Selefî ve Hâricî çıkışlara karşı yıllardır İslam Tasavvufu'nu
savunan, İmam-ı Rabbânî ve İslam Tasavvufu kitabını yayınlayan bir
kimseyi “Tasavvufa saldırmak”la suçlamak, Şeriat'a bağlı ve zahir
İslamî ilimlerin denetimine tabi olmayan Tasavvuf yorum ve
hareketlerinin yanlışlığına dikkat çeken bir kimseyi ima ederek “o
şöyledir, böyledir, ona itibar etmeyin, Tasavvuf'un yanlış
kollarını ve yollarını tenkit etmek gerekirse onu da Tasavvuf'a
mensup olanlar yapar, başkalarının haddi değildir…” kabilinden
yazılar döktürmek de neyin nesi, hangi tarafın sesi oluyor!?
Günümüzde bazı tarikat uygulamalarında görülen yanlışlar,
bid'atlar, hurafelerle ilgili onlarca mektup geliyor; bunlardan
ikisini yayınladım, sonra da değerlendirme yazıları yazdım. Elbette
Şeriat'a bağlı, bid'at ve hurafelerden uzak kalmaya özen gösteren
tarikat uygulamaları var; peki bunlar diğerlerinden şikayetçi
değiller mi, kendi imajlarına da zarar veren bu sahte, istismarcı,
zararlı temsilleri tenkit etmiyorlar mı? Ben yakinen biliyorum ki,
hem geçmişte hem de günümüzde bu şikayetler, tenkitler ve uyarılar
yapılıyor. Ben de kendi bilgi ve bulgularıma dayanarak iyiye iyi,
kötüye kötü deyince bu alınmalar, bu haksız ve çirkin saldırılar ne
oluyor, hangi ahlak ve tasavvuf âdâbı ile bağdaşıyor!

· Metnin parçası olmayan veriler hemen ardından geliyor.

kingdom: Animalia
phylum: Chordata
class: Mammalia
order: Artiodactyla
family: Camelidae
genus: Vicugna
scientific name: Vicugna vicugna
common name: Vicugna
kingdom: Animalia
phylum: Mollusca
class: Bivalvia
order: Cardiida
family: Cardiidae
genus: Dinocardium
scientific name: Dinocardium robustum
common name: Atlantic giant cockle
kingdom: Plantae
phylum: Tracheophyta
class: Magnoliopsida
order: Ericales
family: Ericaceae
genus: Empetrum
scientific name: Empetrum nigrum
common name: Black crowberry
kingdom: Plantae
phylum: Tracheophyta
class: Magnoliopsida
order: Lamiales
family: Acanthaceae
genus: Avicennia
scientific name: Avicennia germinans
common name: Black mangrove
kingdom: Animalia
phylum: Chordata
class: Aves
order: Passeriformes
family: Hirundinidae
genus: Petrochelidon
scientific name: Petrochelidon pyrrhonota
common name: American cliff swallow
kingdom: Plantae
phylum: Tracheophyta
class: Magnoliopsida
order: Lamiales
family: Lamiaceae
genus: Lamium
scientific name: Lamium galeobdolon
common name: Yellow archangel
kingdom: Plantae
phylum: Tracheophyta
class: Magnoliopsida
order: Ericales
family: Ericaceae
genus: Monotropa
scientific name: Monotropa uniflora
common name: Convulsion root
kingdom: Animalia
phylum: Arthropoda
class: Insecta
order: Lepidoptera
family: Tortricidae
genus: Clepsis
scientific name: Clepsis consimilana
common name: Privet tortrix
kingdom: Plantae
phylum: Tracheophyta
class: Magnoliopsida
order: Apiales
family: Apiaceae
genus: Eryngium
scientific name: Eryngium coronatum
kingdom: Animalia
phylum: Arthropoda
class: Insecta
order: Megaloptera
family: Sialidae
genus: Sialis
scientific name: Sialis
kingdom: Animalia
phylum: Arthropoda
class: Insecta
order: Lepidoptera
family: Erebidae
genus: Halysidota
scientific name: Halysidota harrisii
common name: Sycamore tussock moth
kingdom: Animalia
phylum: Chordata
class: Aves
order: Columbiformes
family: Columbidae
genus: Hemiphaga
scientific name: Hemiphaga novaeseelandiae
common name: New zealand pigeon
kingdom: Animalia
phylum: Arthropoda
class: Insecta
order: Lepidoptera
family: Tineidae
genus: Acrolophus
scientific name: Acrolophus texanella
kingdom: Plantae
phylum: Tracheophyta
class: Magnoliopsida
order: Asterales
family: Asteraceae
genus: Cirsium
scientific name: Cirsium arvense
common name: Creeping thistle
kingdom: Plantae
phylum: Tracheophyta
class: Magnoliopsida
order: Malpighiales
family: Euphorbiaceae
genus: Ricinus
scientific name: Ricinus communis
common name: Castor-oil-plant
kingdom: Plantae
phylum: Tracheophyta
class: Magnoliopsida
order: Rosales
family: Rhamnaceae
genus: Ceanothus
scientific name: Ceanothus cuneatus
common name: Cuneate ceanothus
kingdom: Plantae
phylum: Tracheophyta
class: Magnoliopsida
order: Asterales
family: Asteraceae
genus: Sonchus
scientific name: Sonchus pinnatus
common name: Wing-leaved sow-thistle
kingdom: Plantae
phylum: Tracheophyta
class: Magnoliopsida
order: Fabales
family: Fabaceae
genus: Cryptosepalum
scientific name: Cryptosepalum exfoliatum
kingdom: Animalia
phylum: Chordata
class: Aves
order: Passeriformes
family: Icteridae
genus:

Ağızdan çıkan her sözün bir sorumluluğu, bir hesabı vardır;
ağızlarının ölçüsünü kaybetmiş kişileri sorumluluklarıyla baş başa
bırakarak doğru bildiklerimi özetleyeyim:
İslam'da Fıkıh, Kelam, bunların mezhepleri nasıl varsa, nasıl
bunlar İslam'dan çıkmış ise Tasavvuf ve tarikatlar da vardır,
İslam'dan çıkmıştır. Ancak her İslam'dan çıkan ve çıkarılan
(keşifler, ictihadlar, yorumlar…) mutlak manada isabetli ve tenkit
dışı değildir. Peygamberimiz (s.a.) dışında her bir beşerin
düşüncesi, yorumu, keşfi tenkide ve ilmî denetime tabidir.